The Sudanese Revolution
In Sudan, Bashir became the target of criticism when his government introduced emergency austerity measures in December 2018 to prevent economic collapse. This led to protests in the east which eventually came to include the capital, Khartoum.
Bashir declared a state of emergency on February 22, 2019, and dissolved the national and regional governments. However, he replaced the regional governments with members of the military who would turn against him in a matter of months.
The protesters demanded better living standards, and they wanted Bashir gone after 30 years of rule. The civil disobedience movement peaked in April, and five days after the protesters occupied the square in front of the military headquarters. On April 11, 2019, Bashir was ousted by the military in a coup.
The military rule hasn’t completely quelled the unrest. The Transnational Military Council (TMC) was formed while protesters demanded that the military hand over power to civilians. The civilian umbrella group Forces of Freedom and Change eventually came to a power-sharing agreement in August with the TMC with elections due to be held after 39 months of power-sharing.
In Iraq, protests began in 2015 starting in July and have been regularly held well into 2019. Demonstrators took to the streets in Baghdad and most other Iraqi cities. Iraqis have often protested government ills such as corruption, as well as a lack of basic services, such as electricity in the summer heat.
The New York Times suggests that the more recent demonstrations that have taken place in much cooler temperatures “are as much about frustration with the government and unemployment as they are about lack of services”.

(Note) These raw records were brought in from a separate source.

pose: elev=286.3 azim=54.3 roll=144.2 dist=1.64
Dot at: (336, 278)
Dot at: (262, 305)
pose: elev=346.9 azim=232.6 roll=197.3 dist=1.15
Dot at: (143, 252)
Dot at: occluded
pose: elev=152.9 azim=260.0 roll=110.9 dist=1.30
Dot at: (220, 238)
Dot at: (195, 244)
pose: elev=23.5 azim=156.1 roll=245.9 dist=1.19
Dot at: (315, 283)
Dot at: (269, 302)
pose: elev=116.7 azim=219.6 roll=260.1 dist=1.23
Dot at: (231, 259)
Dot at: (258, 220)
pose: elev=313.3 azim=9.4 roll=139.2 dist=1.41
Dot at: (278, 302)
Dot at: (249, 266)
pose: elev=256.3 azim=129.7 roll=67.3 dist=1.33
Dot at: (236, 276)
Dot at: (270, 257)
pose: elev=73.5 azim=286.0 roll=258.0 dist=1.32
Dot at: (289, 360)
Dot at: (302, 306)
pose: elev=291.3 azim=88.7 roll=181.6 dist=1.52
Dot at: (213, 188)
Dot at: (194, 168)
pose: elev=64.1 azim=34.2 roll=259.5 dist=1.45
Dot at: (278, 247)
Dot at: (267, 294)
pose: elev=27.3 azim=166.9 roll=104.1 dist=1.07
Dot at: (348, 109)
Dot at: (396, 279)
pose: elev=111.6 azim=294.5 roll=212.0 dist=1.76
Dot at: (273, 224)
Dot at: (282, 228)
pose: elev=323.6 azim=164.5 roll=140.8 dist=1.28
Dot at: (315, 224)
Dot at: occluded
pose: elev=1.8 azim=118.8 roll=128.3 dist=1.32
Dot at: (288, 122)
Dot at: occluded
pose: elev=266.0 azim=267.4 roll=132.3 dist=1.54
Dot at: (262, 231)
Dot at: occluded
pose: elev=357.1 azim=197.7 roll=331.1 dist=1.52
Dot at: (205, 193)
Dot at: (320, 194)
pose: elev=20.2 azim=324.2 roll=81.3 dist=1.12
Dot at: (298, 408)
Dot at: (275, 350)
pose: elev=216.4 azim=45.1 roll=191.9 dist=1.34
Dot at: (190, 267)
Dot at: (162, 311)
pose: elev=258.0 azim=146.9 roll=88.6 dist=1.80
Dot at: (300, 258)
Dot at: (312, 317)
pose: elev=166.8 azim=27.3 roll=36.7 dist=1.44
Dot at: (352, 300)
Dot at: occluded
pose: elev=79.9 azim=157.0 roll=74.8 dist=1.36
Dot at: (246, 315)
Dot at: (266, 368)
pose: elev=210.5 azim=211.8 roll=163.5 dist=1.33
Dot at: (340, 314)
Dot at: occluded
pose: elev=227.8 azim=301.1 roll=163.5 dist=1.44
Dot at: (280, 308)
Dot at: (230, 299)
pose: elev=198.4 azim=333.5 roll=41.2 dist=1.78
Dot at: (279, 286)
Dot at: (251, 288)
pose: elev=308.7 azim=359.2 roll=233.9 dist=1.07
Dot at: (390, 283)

In Baghdad, a curfew was imposed starting early on Thursday until further notice, following the deaths of nine people in anti-government protests which turned violent.
A statement from Prime Minister Adel Abdul Mahdi noted that travellers to and from Baghdad airport, ambulances, government employees in hospitals, electricity, and water departments, and religious pilgrims are exempt from the curfew.
The cauldron of Egypt
Human rights organisation Amnesty International released a statement on Wednesday noting that over the past 12 days, Egyptian authorities had launched “the biggest crackdown” of President Abdel Fattah el Sisi’s rule, rounding up more than 2,300 people.
According to Amnesty, the authorities have carried out: “Sweeping arrests of hundreds of peaceful protesters as well as carrying out more targeted arbitrary arrests of human rights lawyers, journalists, political activists and politicians.”
Also on Sunday September 29, 2019, Alaa Abdel Fattah, a leading Egyptian pro-democracy activist was re-arrested while on probation.
Earlier in September, Egypt had seen small but rare anti-government demonstrations that were followed by a security clampdown by the authorities.
Abdel Fattah became well-known during the 2011 pro-democracy movement that took hold of the Middle East and Egypt and which led to the removal of long-time President Hosni Mubarak.
On September 20, small protests had popped up in Egypt due to corruption allegations by an Egyptian businessman living outside the country in self-imposed exile. Sisi denied the allegations, calling them “sheer lies”.
The Algerian protests were sparked by Bouteflika announcing his candidacy for a fifth presidential term. The 82-year old Bouteflika had already ruled Algeria since 1999. The protests that began on February 16 led to the military demanding Bouteflika’s resignation. Bouteflika did so on April 2, while many people in top positions in the previous administration got arrested.
Demonstrators continued to protest throughout the ensuing months, and were not letting up their demand of a “free and democratic Algeria”.
Presidential elections were initially scheduled for July 4, 2019, but they were cancelled due to the pressure placed on the authorities by the protesters. But that seems to be the only concession the powerful elite of political and military figures were willing to make.
Abdelkader Bensalah is the interim president while Ahmet Gaid Salah is the army chief. Protesters seek a civilian government and have vowed to keep demonstrating against the unpopular authorities.